Problem statement: Report how many lines in the material below contain the string "netto", with case counting. Give only the number.

Data under study:
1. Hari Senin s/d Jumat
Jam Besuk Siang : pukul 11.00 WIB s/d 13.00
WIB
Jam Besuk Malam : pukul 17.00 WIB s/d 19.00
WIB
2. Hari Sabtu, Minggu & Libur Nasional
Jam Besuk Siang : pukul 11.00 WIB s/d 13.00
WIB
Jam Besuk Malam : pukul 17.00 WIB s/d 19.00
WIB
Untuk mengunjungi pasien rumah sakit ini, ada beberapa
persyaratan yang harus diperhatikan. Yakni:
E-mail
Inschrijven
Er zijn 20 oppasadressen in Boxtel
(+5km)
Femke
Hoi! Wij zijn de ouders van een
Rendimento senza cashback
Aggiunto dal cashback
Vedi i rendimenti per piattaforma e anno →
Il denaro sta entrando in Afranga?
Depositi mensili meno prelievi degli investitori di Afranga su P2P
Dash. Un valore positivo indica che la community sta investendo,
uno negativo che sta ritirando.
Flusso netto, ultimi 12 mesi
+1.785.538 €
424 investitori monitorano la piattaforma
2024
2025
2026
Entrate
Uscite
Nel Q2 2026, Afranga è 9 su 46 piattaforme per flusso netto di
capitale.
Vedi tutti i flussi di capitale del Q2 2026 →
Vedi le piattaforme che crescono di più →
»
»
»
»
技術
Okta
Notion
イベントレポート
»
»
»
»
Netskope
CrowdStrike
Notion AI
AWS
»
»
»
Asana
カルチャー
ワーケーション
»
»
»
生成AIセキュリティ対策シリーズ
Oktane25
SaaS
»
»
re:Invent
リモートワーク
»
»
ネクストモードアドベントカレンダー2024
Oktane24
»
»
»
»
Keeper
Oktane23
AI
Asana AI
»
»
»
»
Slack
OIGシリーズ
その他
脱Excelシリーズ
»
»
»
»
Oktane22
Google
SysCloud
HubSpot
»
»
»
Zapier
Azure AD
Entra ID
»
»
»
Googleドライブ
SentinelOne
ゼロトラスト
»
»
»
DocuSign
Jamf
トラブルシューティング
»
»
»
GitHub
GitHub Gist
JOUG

Response to the exercise: 2